Le contexte présent qui nous amène à penser à un changement de pratique pourrait redonner graduellement confiance à la population autochtone.  Selon Jacques de Maillard, «l’idée de community policing naît aux états-Unis, essentiellement au cours du travail des commissions nationales de la fin des années 1960, qui mettent en évidence le problème de légitimité des forces de police auprès de certaines minorités ethniques» (Réformes des polices dans les pays occidentaux: Une perspective comparée), alors elle pourrait s’appliquer à la situation actuelle qui nous concerne, car elle touche également l’exclusion sociale.  De plus, il est possible de penser que ce changement pourrait faire augmenter le contrôle informel entre ses membres et c’est la forme de contrôle qui a le plus grand impact sur l’ordre social. En ce moment, ce type de contrôle dans les communautés autochtones semble altéré par des problèmes chroniques comme la pauvreté, une crise du logement, un taux de suicide élevé, la toxicomanie, une crise identitaire et la violence. Pour changer la perception de la population et travailler sous une autre vision, la police pourrait prendre l’état actuel de la situation pour l’utiliser comme un levier et ou un prétexte pour créer des partenariats avec les services sociaux et ou communautaires et un service qui se charge des relations avec la population concernée. Selon Jacques de Maillard: «…le but est de «renforcer l’implication de la communauté dans l’activité de police afin d’identifier et de traiter la délinquance qui alimente la peur dans les quartiers» (Réformes des polices dans les pays occidentaux: Une perspective comparée). C’est donc une piste de solution qui doit être prise au sérieux.

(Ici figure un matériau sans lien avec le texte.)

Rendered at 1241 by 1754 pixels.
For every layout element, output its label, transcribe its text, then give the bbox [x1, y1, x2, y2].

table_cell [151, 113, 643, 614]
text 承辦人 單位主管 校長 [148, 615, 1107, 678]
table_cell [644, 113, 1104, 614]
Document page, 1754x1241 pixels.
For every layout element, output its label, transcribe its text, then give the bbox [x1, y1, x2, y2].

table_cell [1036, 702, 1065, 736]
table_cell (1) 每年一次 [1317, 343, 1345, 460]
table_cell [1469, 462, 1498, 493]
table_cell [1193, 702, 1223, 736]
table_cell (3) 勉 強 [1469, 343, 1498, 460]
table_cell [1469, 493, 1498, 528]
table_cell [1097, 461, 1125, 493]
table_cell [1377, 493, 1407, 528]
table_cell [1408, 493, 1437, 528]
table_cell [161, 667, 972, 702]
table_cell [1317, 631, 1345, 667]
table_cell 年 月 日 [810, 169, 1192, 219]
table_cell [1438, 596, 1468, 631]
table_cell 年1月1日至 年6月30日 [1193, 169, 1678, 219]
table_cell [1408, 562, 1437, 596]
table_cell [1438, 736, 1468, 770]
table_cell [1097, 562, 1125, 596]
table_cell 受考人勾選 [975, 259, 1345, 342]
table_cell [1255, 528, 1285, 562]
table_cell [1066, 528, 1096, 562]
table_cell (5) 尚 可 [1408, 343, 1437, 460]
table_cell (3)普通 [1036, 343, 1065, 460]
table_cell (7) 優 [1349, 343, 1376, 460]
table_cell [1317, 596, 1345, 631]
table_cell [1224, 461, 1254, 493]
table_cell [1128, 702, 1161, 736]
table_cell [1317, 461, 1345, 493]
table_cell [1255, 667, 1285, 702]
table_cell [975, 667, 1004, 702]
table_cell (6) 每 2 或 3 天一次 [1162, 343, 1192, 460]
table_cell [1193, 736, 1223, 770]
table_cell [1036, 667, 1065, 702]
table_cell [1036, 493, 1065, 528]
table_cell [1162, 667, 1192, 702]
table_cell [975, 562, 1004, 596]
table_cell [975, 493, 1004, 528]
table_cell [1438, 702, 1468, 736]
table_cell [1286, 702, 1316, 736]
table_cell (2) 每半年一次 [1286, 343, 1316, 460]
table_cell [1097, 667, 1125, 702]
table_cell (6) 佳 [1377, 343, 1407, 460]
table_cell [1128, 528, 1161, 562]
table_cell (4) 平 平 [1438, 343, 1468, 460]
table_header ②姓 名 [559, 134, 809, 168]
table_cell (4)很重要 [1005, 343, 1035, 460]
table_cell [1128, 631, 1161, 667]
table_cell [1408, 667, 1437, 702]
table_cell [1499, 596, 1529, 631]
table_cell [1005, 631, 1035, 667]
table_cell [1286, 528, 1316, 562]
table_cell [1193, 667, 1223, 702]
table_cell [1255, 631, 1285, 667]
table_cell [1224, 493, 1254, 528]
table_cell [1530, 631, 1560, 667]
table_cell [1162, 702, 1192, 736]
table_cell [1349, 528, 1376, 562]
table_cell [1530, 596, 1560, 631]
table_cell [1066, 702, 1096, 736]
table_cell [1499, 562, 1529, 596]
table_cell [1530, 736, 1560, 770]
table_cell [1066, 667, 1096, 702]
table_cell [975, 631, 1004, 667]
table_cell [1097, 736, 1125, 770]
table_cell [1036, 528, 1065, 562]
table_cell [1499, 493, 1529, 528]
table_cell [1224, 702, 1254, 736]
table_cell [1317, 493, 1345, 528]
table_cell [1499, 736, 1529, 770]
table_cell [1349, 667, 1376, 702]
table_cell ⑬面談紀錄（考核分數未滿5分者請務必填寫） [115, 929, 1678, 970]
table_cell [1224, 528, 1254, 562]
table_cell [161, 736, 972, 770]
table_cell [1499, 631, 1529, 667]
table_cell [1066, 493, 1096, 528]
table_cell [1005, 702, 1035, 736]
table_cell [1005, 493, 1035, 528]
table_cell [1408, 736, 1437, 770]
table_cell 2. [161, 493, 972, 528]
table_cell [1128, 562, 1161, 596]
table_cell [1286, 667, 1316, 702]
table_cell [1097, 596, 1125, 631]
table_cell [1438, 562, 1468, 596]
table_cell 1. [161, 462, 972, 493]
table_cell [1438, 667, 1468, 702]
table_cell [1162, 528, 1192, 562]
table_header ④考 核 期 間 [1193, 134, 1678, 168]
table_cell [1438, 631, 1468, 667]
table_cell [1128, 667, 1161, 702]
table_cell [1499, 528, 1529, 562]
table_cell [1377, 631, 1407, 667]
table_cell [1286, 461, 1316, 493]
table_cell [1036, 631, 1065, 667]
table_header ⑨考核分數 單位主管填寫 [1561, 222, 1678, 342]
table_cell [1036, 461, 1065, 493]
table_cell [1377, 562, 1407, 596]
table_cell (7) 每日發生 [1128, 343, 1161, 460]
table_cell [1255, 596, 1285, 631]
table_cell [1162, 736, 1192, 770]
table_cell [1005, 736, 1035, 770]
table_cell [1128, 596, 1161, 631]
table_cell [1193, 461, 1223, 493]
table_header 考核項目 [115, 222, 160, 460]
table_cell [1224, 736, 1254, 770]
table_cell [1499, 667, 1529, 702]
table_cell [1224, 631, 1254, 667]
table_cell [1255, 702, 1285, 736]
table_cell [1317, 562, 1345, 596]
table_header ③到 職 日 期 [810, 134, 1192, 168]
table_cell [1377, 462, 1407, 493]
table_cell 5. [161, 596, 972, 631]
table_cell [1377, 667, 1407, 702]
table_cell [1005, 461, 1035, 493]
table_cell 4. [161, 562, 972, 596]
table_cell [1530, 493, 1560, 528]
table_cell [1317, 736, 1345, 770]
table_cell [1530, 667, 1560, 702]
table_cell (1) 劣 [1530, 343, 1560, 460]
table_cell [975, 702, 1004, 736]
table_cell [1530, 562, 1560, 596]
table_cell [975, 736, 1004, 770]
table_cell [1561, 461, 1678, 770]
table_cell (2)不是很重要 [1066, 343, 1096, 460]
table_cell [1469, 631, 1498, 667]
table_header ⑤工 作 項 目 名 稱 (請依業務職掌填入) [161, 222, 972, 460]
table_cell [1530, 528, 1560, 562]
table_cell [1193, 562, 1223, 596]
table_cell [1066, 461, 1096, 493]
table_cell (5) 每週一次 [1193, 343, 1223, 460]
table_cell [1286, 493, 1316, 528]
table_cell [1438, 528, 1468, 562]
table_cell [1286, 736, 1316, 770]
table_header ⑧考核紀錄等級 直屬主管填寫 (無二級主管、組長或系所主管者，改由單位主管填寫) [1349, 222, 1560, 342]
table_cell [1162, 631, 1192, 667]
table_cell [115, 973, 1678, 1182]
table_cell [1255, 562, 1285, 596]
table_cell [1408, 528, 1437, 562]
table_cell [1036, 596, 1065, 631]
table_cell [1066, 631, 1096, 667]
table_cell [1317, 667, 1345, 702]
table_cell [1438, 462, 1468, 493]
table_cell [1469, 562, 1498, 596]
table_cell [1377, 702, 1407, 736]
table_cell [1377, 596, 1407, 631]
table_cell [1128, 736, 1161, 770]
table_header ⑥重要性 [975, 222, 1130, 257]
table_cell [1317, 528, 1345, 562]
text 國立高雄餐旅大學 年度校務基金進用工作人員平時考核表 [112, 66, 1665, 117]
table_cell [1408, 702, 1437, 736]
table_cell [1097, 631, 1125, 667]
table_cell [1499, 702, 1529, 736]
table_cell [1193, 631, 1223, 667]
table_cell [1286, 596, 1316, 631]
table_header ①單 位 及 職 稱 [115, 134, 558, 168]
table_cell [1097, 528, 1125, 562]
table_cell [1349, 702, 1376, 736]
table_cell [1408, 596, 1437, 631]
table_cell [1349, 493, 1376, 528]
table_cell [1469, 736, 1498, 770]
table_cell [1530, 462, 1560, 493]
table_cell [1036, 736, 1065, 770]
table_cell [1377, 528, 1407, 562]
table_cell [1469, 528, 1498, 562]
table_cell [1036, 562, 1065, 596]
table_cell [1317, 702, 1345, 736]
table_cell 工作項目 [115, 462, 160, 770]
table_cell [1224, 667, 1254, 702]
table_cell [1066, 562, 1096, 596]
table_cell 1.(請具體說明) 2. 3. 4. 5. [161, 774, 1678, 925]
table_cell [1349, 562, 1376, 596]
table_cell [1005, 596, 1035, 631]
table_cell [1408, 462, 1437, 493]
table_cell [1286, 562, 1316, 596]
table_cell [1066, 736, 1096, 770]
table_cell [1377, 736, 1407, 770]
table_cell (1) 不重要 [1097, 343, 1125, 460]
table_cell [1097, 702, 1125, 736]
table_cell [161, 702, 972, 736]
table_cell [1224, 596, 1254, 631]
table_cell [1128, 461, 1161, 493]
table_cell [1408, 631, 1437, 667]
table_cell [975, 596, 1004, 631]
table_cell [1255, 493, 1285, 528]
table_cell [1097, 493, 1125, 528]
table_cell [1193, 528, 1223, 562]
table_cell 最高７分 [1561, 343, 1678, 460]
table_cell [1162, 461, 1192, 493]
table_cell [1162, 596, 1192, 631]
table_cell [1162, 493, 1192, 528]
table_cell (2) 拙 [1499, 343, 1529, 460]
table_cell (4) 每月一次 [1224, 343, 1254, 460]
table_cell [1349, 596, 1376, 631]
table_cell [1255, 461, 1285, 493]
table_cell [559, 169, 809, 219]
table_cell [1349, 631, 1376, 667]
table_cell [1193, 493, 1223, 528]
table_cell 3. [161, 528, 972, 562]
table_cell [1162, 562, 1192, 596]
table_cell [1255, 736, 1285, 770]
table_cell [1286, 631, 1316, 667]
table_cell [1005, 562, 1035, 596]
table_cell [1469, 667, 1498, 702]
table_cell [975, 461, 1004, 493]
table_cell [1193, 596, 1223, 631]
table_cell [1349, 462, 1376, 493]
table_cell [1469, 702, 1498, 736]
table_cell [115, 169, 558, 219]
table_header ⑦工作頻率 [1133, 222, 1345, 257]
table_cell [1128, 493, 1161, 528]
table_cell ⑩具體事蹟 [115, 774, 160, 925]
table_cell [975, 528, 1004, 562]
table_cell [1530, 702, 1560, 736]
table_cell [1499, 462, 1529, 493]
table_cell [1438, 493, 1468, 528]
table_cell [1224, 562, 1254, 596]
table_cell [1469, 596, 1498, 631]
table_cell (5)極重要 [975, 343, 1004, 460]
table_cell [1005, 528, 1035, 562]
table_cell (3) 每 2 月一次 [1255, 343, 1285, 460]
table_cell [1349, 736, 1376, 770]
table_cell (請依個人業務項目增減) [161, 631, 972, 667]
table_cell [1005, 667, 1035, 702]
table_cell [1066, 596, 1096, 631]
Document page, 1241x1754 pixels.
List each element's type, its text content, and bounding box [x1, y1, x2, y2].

Lors de la dernière campagne électorale fédérale, le Parti Libéral dirigé par Justin Trudeau a fait plusieurs promesses aux Premières Nations.  Entre autres, il a pris l’engagement d’inclure les Première Nations dans le dialogue national afin de surmonter les obstacles historiques à la reconnaissance de leurs droits et de retirer le plafond de 2 % sur les augmentations annuelles du financement fédéral. Nous pouvons espérer un vent de changement si les promesses du gouvernement sont tenues. Des gestes comme ceux-ci en combinaison avec une approche de police communautaire et de proximité et d’un travail d’équipe entre les services existants dans ces communautés pourraient améliorer les conditions de vie de la population et par le fait même la sécurité sur les réserves. Le gouvernement ne doit pas laisser en fin de peloton les besoins des Premières Nations comme il l’a fait depuis trop longtemps. Il doit prendre un rôle actif et pas simplement être observateur de ce qui se passe dans les communautés autochtones du Québec et du Canada.

Enfin, la police et les autres acteurs comme le gouvernement et les services communautaires et sociaux doivent réussir ensemble à contribuer à un meilleur filet social de ce groupe fragilisé afin que les membres, comme ceux de la communautés Algonquines de Lac-Simon, soient davantage en sécurité et que ces derniers puissent avoir le goût de se mobiliser eux aussi au sein même de leur propre communauté.